Leontiev further expresses Vygotsky’s aim as:
“...devoted to criticism of one-sided views of the specific qualities of art, its specific human and social functions. He is opposed to reducing the functions of art to a purely perceptive, gnostic function. If art does have a perceptive function, it becomes a function of special perception carried out by particular means. Art is not simply a matter of visual perception.” (p. vii)
Hmmm….that noise sounds familiar...more than retinal? Vygotsky was focused on the literary arts yet writing of art in general which led to addressing the divisions in schools/fields of psychology at that time by means of developing methods for a ‘general methodology’ of psychology.
“The essence and function of art are not contained in form itself, for form does not exist alone and has no independence. Its true validity appears only when we consider it in relation to the material in which it informs or “incarnates”, as Vygotsky puts it, by giving it new life in the context of the work of art. From this standpoint, the author expresses his opposition to formalism in art,... But is the specific quality of art perhaps embodied in the expression of emotional experience, the communication of feelings? Vygotsky rejects this solution as well.” (p.vii)
Transfiguration
-of the material
-of the feelings: from individual to a generalized/sociological
“...the nature of the process itself is hidden from the investigator, just as it is concealed from the observations of the artist himself. What the student of art has before him is not the artist’s work but its product -the artistic creation, the work of art in whose structure is crystallized. This is a very precise thesis: human activity does not evaporate or disappear from its product; it merely changes with the work of art from a form of motion into a form of being, or state of existence as an object (Gegenständlichkeit).” (p. vii-viii)
This ties into Wollheim’s description of the artist-object-spectator relationship which he describes as necessary for painting to occur as an art.

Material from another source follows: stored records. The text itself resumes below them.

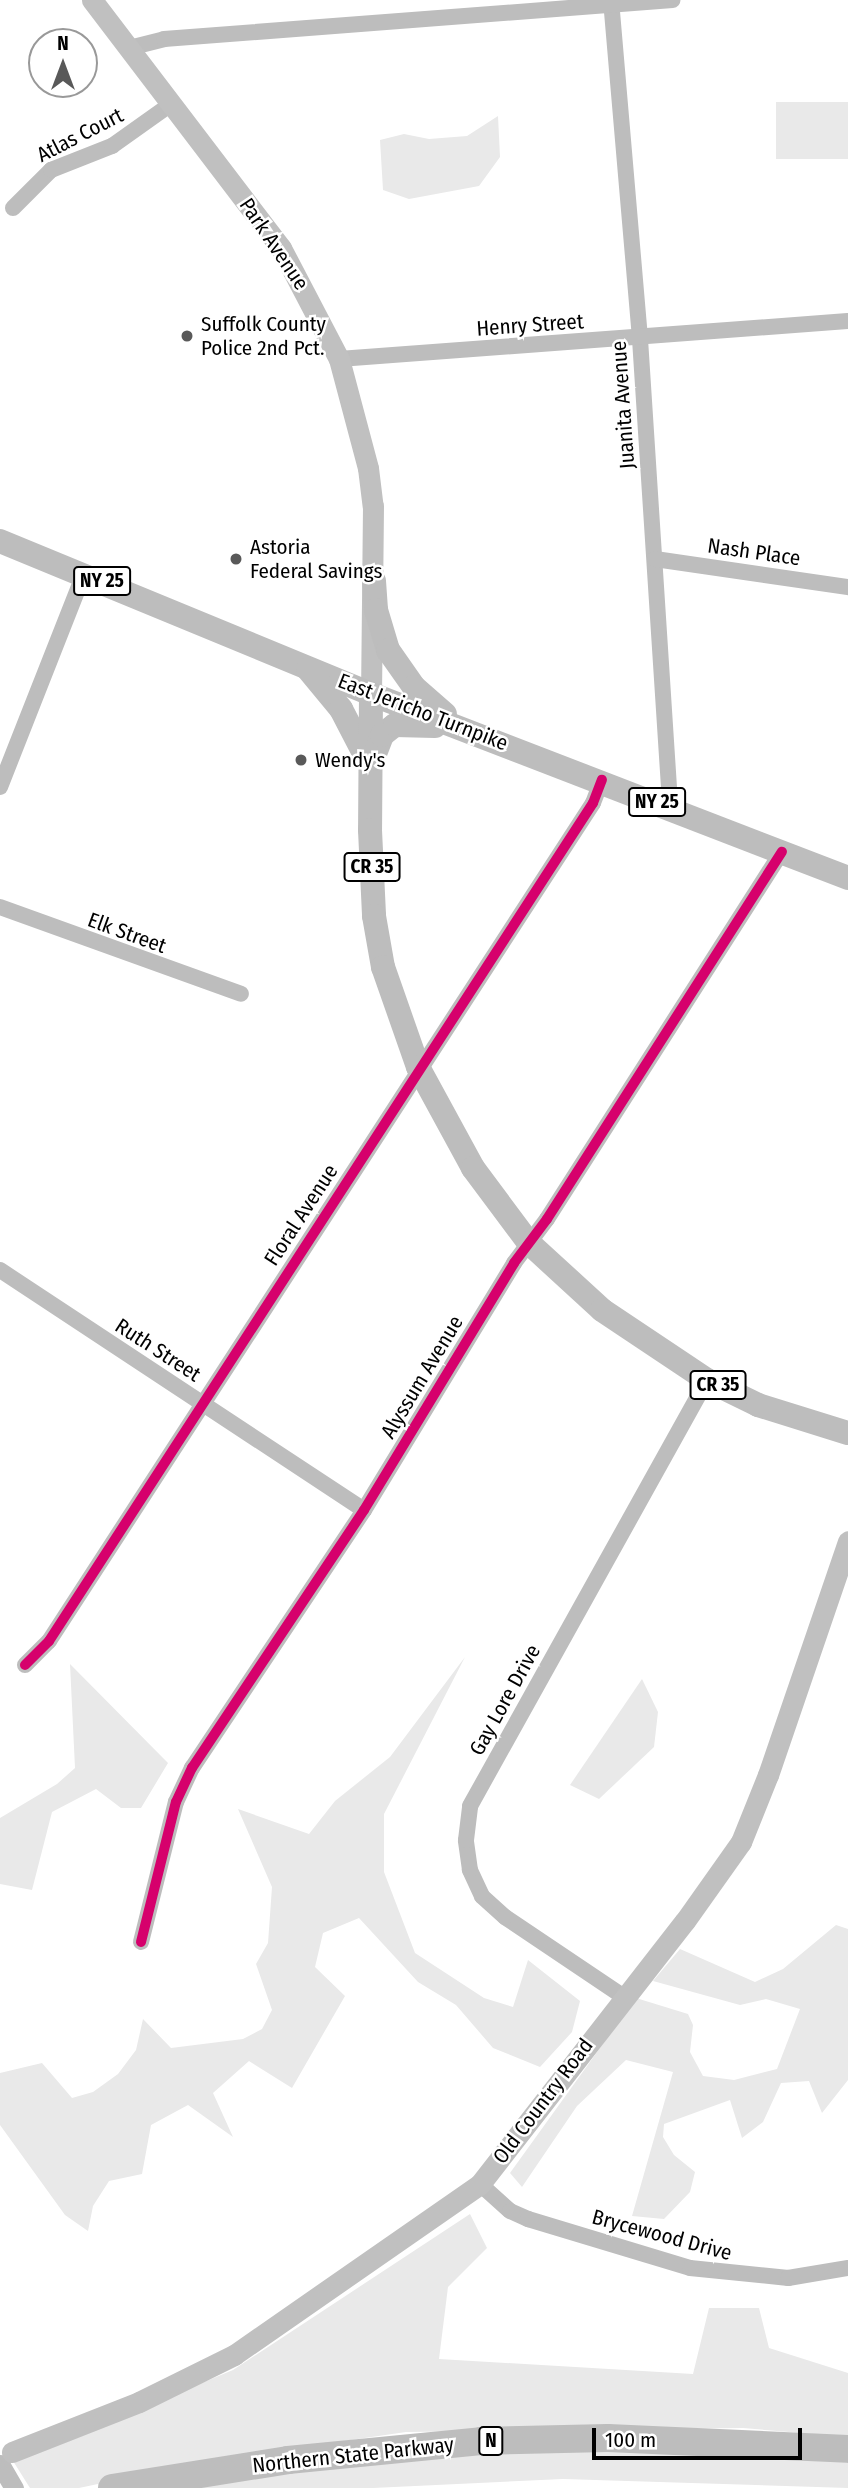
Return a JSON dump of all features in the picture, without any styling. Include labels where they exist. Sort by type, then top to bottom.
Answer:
[{"type":"highway","name":"Northern State Parkway","points":[[112,2488],[288,2460],[481,2441],[608,2438],[848,2449]]},
{"type":"main road","name":"Park Avenue","points":[[92,0],[281,248],[340,359],[368,468],[374,581],[371,694]]},
{"type":"main road","name":"East Jericho Turnpike","points":[[0,541],[371,694],[602,780],[848,878]]},
{"type":"main road","points":[[374,581],[381,633],[395,662],[427,701],[465,730]]},
{"type":"main road","points":[[303,664],[341,709],[371,766]]},
{"type":"main road","name":"CR 35","points":[[371,694],[374,916],[383,967],[418,1067],[473,1168],[529,1243],[602,1310],[707,1380],[758,1405],[848,1433]]},
{"type":"main road","points":[[371,766],[377,744],[395,725],[465,730]]},
{"type":"main road","name":"Old Country Road","points":[[6,2458],[139,2402],[234,2354],[480,2184],[685,1921],[741,1842],[768,1775],[848,1541]]},
{"type":"street","points":[[129,48],[174,38],[611,2],[673,0]]},
{"type":"street","name":"Juanita Avenue","points":[[611,2],[640,339],[670,807]]},
{"type":"street","name":"Atlas Court","points":[[13,208],[51,170],[112,146],[171,104]]},
{"type":"street","name":"Henry Street","points":[[340,359],[640,339],[848,321]]},
{"type":"street","name":"Nash Place","points":[[654,559],[848,587]]},
{"type":"street","points":[[0,787],[84,574]]},
{"type":"street","name":"Floral Avenue","points":[[25,1665],[49,1641],[418,1067],[593,803],[602,780]]},
{"type":"street","name":"Alyssum Avenue","points":[[141,1942],[176,1802],[192,1768],[364,1510],[529,1243],[768,879],[782,852]]},
{"type":"street","name":"Elk Street","points":[[0,907],[240,994]]},
{"type":"street","name":"Ruth Street","points":[[0,1270],[364,1510]]},
{"type":"street","name":"Gay Lore Drive","points":[[624,1997],[505,1917],[482,1895],[470,1870],[466,1840],[470,1806],[707,1380]]},
{"type":"street","name":"Brycewood Drive","points":[[480,2184],[510,2211],[527,2219],[690,2268],[788,2277],[848,2268]]},
{"type":"street","points":[[6,2458],[14,2488]]},
{"type":"shaded area","points":[[776,102],[848,102],[848,159],[776,159]]},
{"type":"shaded area","points":[[498,116],[500,157],[479,186],[409,199],[383,190],[380,140],[404,134],[429,139],[467,136]]},
{"type":"shaded area","points":[[465,1657],[384,1814],[384,1872],[415,1953],[484,1998],[513,2007],[528,1960],[580,2001],[572,2032],[540,2067],[493,2048],[456,2005],[418,1982],[359,1918],[323,1933],[315,1967],[345,1996],[292,2088],[249,2061],[213,2093],[233,2137],[188,2105],[151,2125],[142,2174],[109,2181],[93,2206],[88,2231],[65,2215],[0,2125],[0,2073],[42,2063],[72,2098],[93,2092],[118,2074],[136,2050],[143,2019],[171,2048],[243,2039],[262,2029],[272,2010],[256,1964],[268,1943],[272,1887],[238,1809],[309,1834],[335,1801],[390,1757]]},
{"type":"shaded area","points":[[70,1664],[168,1763],[141,1808],[121,1808],[96,1789],[52,1812],[32,1890],[0,1884],[0,1818],[57,1784],[75,1768]]},
{"type":"shaded area","points":[[642,1679],[658,1712],[654,1747],[599,1799],[570,1785]]},
{"type":"shaded area","points":[[836,1925],[848,1929],[848,2080],[822,2113],[809,2081],[781,2083],[763,2122],[742,2138],[730,2100],[664,2124],[663,2137],[674,2155],[695,2172],[690,2192],[664,2219],[632,2216],[673,2072],[626,2060],[577,2106],[522,2187],[510,2173],[636,1998],[688,2014],[693,2025],[690,2052],[703,2076],[734,2080],[777,2069],[800,2009],[766,1999],[740,2005],[653,1981],[680,1949],[755,1982],[783,1969]]},
{"type":"shaded area","points":[[470,2214],[487,2248],[448,2287],[439,2359],[693,2374],[709,2308],[759,2308],[769,2348],[848,2373],[848,2437],[743,2428],[406,2432],[206,2461],[79,2488],[30,2488],[13,2461],[233,2370]]},
{"type":"shaded area","points":[[557,2445],[848,2461],[848,2488],[563,2479],[373,2488],[175,2488],[215,2480]]},
{"type":"cycle path","points":[[25,1665],[49,1641],[593,803],[602,780]]},
{"type":"cycle path","points":[[141,1942],[176,1802],[192,1768],[364,1510],[514,1263],[547,1219],[782,852]]},
{"type":"place","name":"Suffolk County Police 2nd Pct.","points":[[187,336]]},
{"type":"place","name":"Astoria Federal Savings","points":[[236,559]]},
{"type":"place","name":"Wendy's","points":[[301,760]]}]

It is what is happening in the spaces between the three points.
“...with Vygotsky, form is not separated from content; rather it penetrates into it. For the content of artistic production is not the material. Its real content is its effective content -that which determines the specific character of the aesthetic experience to which an artistic creation gives rise. Thus the content we have in mind is not simply injected into the work of art from the outside, but is created in it by the artist.”

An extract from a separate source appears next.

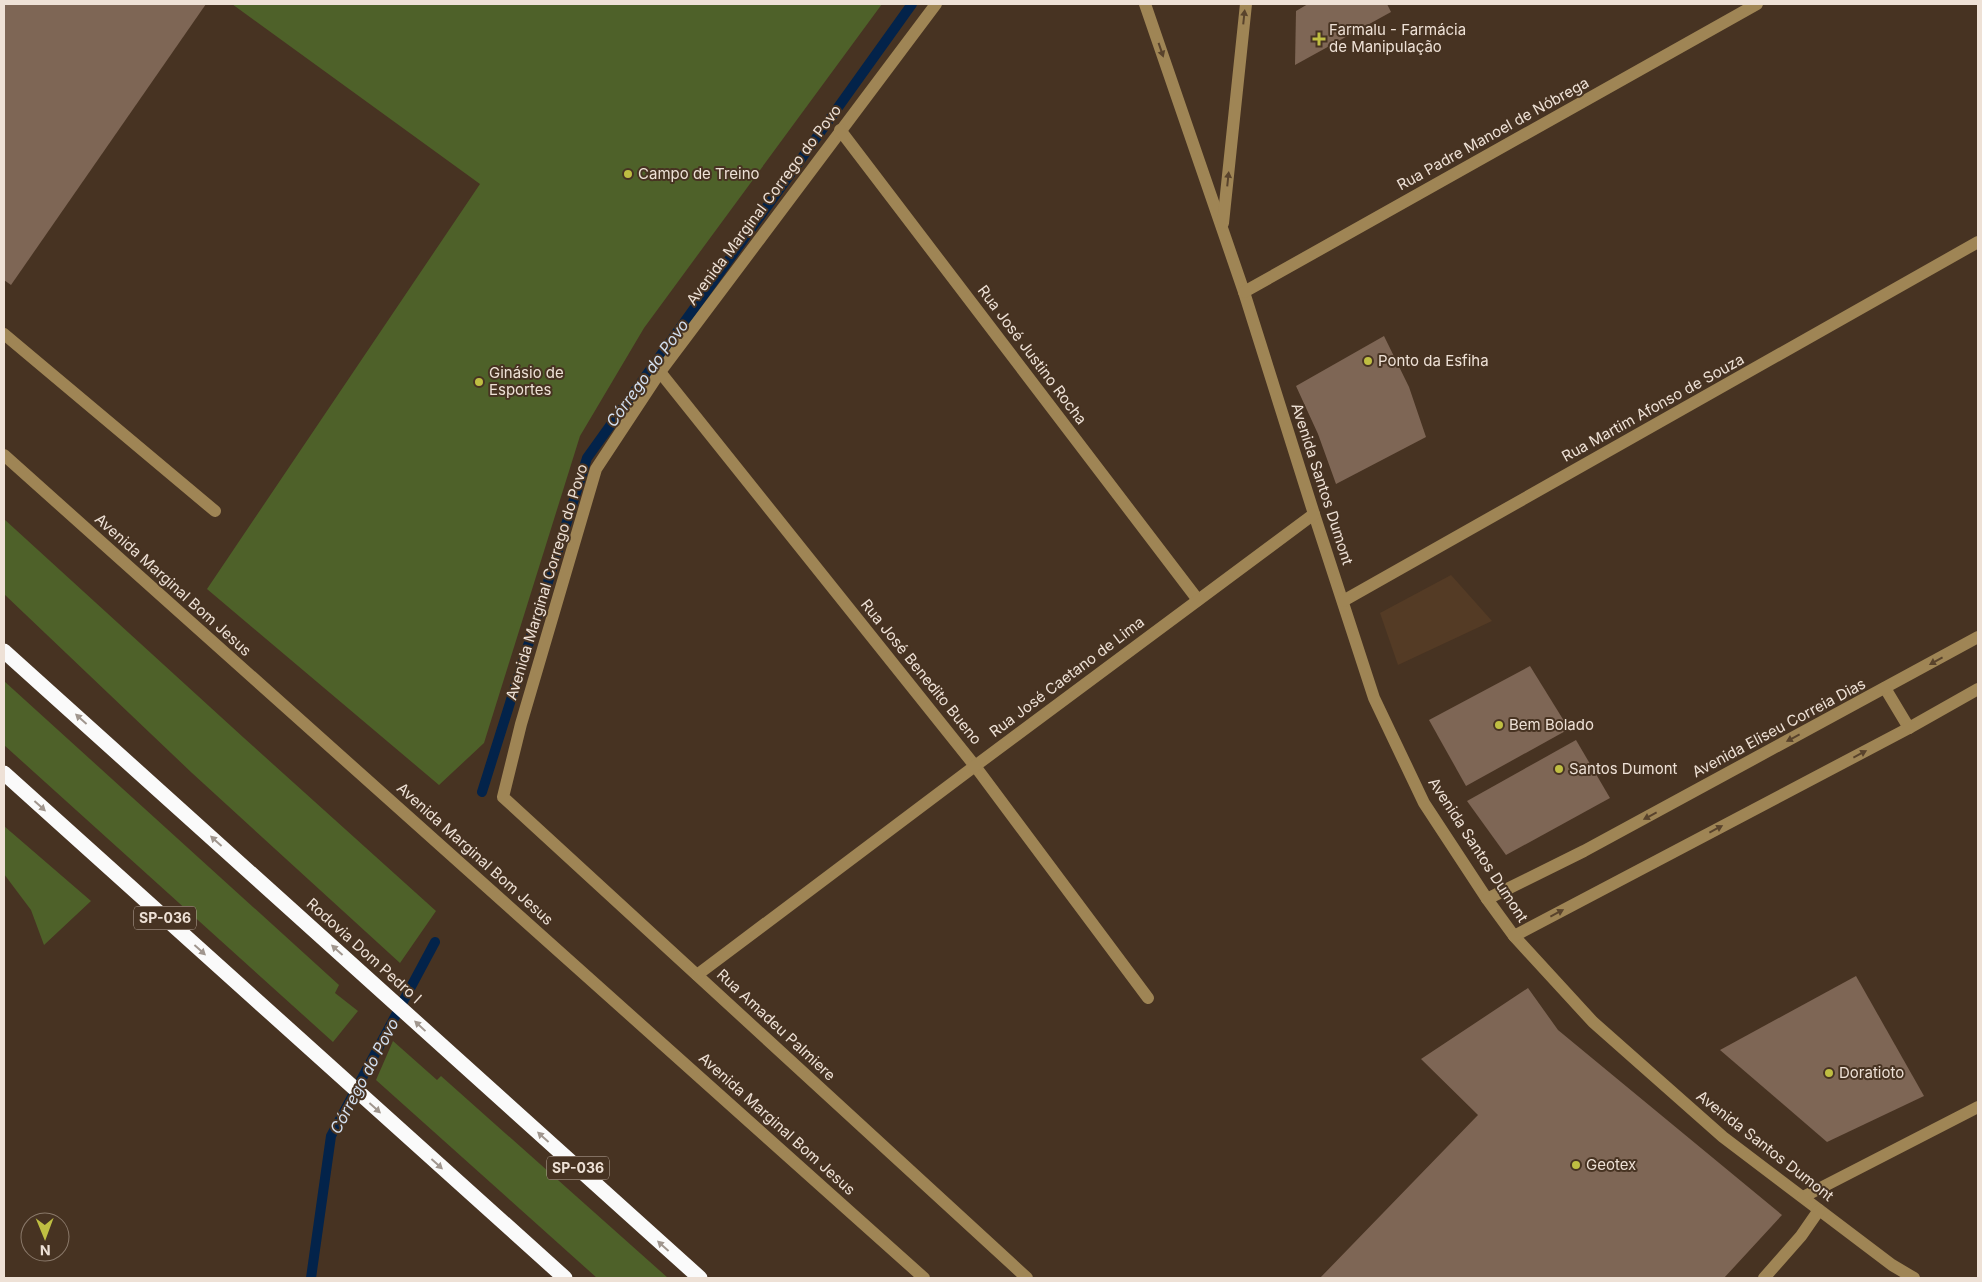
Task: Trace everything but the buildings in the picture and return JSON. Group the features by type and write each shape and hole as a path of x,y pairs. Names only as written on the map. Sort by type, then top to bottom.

Adding Wollheim’s thoughts to this mix content does also come from the outside...the spectator... but through the artist.
Catharsis
Vygotsky uses the term to designate the internal movement -”movement of opposite feelings” that is formed into the structure of the work of art. Catharsis is “...the resolution of a certain, merely personal conflict, the revelation of a higher, more general, human truth in the phenomena of life.” (p.ix)
Essay by Vygotsky to be on the lookout for: “On the Problem of the Psychology of the Actor’s Creativity,” in R.M. Jakobsen’s book The Psychology of the Feelings of the Actor, Moscow, 1936. P. 204
Note: Vygotsky was influenced by the writings/work of Stanislavski and Shklovsky during the period he researched/wrote this book.